ECLI:NL:RBNNE:2021:4508
Rechtbank Noord-Nederland
- Eerste aanleg - enkelvoudig
- Rechtspraak.nl
Herziening en terugvordering van bijstand wegens schending van de inlichtingenplicht door niet melden van contante gelden en kasstortingen
In deze zaak heeft de Rechtbank Noord-Nederland op 22 oktober 2021 uitspraak gedaan in een geschil tussen eiser, een bijstandsontvanger, en het college van burgemeester en wethouders van Heerenveen.
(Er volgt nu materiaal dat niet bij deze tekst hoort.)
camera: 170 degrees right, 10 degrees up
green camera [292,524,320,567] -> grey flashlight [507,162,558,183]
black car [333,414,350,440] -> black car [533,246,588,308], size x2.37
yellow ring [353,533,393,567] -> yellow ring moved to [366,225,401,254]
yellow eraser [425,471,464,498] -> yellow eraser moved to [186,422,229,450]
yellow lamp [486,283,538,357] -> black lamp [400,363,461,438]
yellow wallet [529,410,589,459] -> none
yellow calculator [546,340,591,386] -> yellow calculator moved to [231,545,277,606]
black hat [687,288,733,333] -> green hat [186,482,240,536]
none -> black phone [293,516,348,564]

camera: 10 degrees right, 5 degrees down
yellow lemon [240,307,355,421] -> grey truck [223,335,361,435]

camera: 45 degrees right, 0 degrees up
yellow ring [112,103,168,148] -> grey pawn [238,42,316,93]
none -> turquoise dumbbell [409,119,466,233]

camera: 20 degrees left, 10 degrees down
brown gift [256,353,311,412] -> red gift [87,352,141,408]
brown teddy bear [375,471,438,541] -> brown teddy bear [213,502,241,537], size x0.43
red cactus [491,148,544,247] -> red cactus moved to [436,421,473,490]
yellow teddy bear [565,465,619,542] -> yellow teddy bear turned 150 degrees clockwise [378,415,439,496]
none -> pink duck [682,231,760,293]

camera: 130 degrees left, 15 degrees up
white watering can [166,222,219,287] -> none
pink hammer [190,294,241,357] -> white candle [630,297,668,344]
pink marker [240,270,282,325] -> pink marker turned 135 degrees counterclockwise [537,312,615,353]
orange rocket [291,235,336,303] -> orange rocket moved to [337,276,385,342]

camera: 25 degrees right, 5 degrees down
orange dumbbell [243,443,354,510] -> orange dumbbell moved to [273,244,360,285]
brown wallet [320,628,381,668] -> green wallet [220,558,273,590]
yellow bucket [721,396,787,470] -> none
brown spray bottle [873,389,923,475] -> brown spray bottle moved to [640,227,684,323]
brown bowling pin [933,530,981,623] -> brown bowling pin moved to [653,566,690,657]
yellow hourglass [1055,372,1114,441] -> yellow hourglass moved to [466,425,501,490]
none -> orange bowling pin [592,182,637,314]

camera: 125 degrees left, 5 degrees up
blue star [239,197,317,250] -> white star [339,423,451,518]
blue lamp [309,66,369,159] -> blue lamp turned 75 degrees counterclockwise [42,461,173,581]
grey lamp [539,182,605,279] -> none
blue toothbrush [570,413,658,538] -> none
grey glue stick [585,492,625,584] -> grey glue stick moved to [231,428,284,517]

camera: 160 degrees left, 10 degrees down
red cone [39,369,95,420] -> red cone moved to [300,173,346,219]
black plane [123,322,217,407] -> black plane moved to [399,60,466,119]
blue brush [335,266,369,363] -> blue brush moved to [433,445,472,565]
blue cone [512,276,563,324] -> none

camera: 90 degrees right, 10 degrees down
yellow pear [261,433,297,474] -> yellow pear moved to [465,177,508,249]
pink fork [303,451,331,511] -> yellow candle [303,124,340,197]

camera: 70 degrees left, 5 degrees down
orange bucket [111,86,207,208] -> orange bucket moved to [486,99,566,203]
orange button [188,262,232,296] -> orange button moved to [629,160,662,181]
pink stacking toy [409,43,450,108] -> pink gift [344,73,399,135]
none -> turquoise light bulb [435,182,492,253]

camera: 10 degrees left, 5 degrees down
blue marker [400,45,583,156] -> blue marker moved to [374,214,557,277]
Eiser had van 23 maart 2019 tot en met 6 januari 2020 een bijstandsuitkering ontvangen, maar verweerder heeft deze herzien en een bedrag van € 5.043,21 teruggevorderd. Dit gebeurde naar aanleiding van een rechtmatigheidsonderzoek dat was gestart na een melding over de aanschaf van twee auto's. Tijdens dit onderzoek zijn onverklaarbare kasstortingen op de bankrekeningen van eiser en zijn partner ontdekt. Eiser had niet gemeld dat hij beschikte over contante gelden, wat in strijd is met zijn inlichtingenplicht volgens de Participatiewet (PW). Eiser stelde dat de contante gelden afkomstig waren uit geldleningen van zijn broers, maar de rechtbank oordeelde dat hij niet voldoende had aangetoond dat deze leningen daadwerkelijk bestonden en dat hij de verplichtingen tot terugbetaling had nageleefd. De rechtbank concludeerde dat eiser zijn inlichtingenplicht had geschonden en dat de contante gelden als inkomen moesten worden aangemerkt. De rechtbank verklaarde het beroep van eiser ongegrond en bevestigde de herziening en terugvordering van de bijstandsuitkering.